= Kleiman's theorem =

In algebraic geometry, Kleiman's theorem, introduced by Kleiman (1974), concerns dimension and smoothness of scheme-theoretic intersection after some perturbation of factors in the intersection.

Precisely, it states: given a connected algebraic group G acting transitively on an algebraic variety X over an algebraically closed field k and $V_i \to X, i = 1, 2$ morphisms of varieties, G contains a nonempty open subset such that for each g in the set,
1. either $gV_1 \times_X V_2$ is empty or has pure dimension $\dim V_1 + \dim V_2 - \dim X$, where $g V_1$ is $V_1 \to X \overset{g}\to X$,
2. (Kleiman–Bertini theorem) If $V_i$ are smooth varieties and if the characteristic of the base field k is zero, then $gV_1 \times_X V_2$ is smooth.

Statement 1 establishes a version of Chow's moving lemma: after some perturbation of cycles on X, their intersection has expected dimension.

== Sketch of proof ==

We write $f_i$ for $V_i \to X$. Let $h: G \times V_1 \to X$ be the composition that is $(1_G, f_1): G \times V_1 \to G \times X$ followed by the group action $\sigma: G \times X \to X$.
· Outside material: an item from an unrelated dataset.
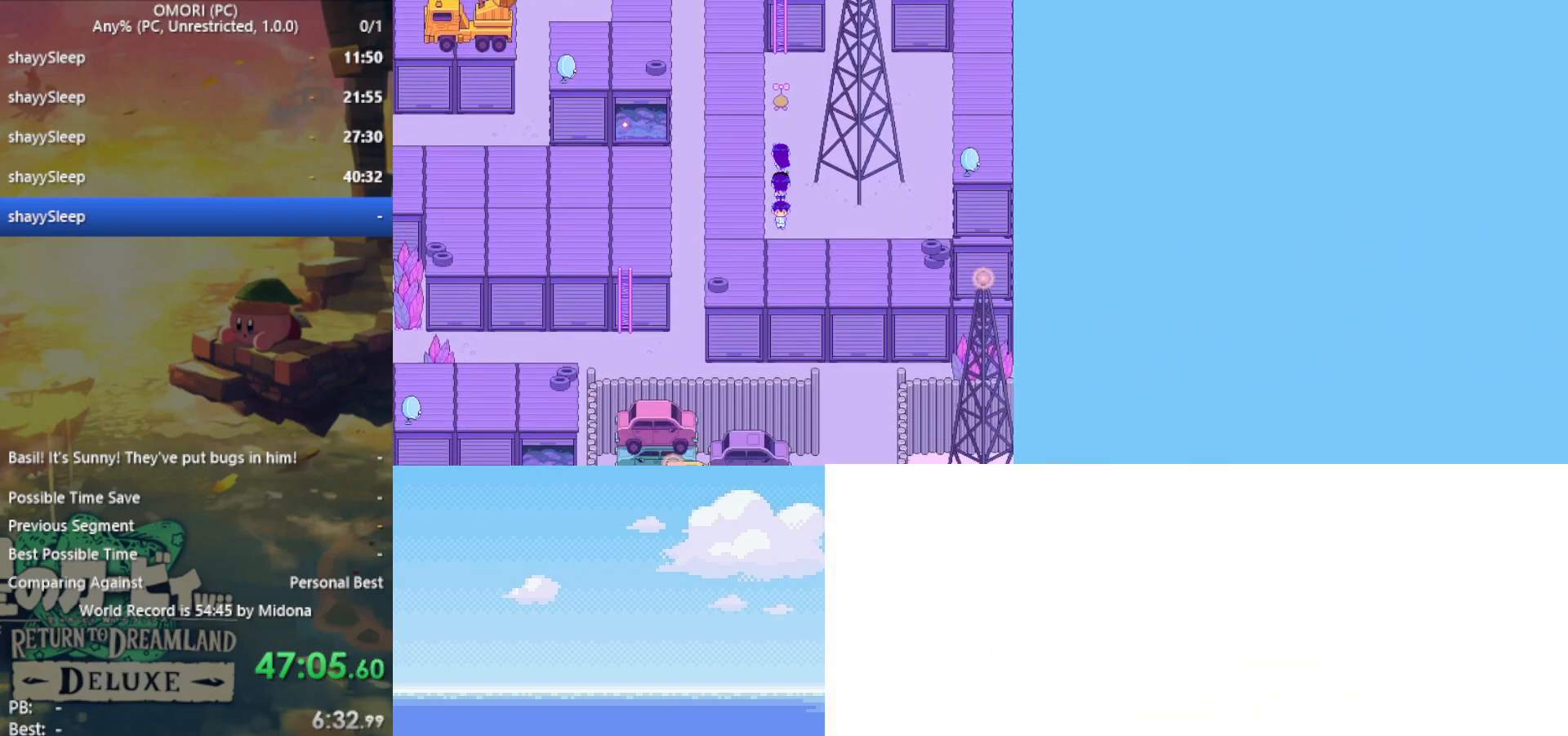
{"keys": ["up"], "events": [[83, "up", "down"]]}
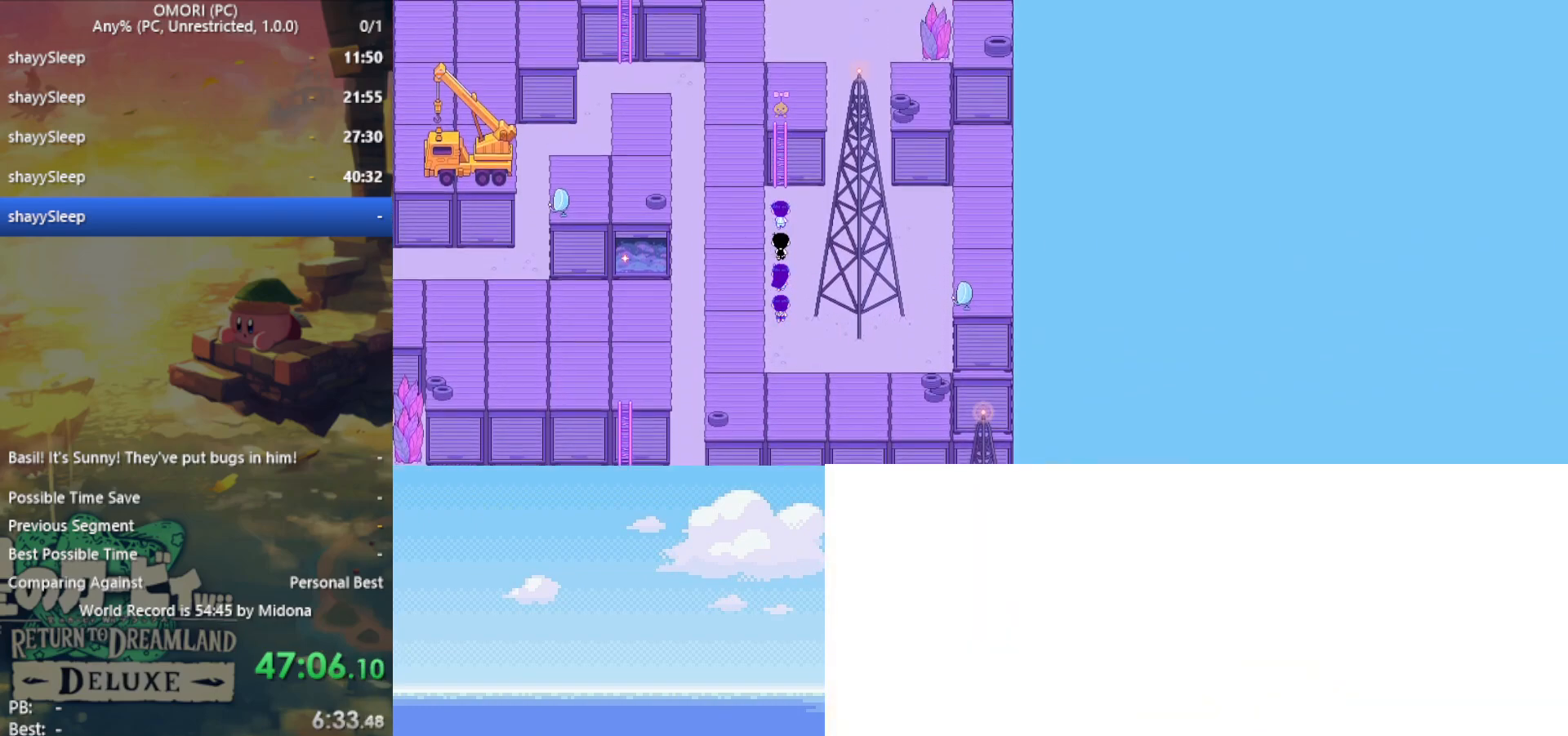
{"keys": ["left"], "events": [[417, "left", "down"], [450, "up", "up"]]}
Let $\Gamma = (G \times V_1) \times_X V_2$ be the fiber product of $h$ and $f_2: V_2 \to X$; its set of closed points is
$\Gamma = \{ (g, v, w) | g \in G, v \in V_1, w \in V_2, g \cdot f_1(v) = f_2(w) \}$.
We want to compute the dimension of $\Gamma$. Let $p: \Gamma \to V_1 \times V_2$ be the projection. It is surjective since $G$ acts transitively on X. Each fiber of p is a coset of stabilizers on X and so
$\dim \Gamma = \dim V_1 + \dim V_2 + \dim G - \dim X$.
Consider the projection $q: \Gamma \to G$; the fiber of q over g is $g V_1 \times_X V_2$ and has the expected dimension unless empty. This completes the proof of Statement 1.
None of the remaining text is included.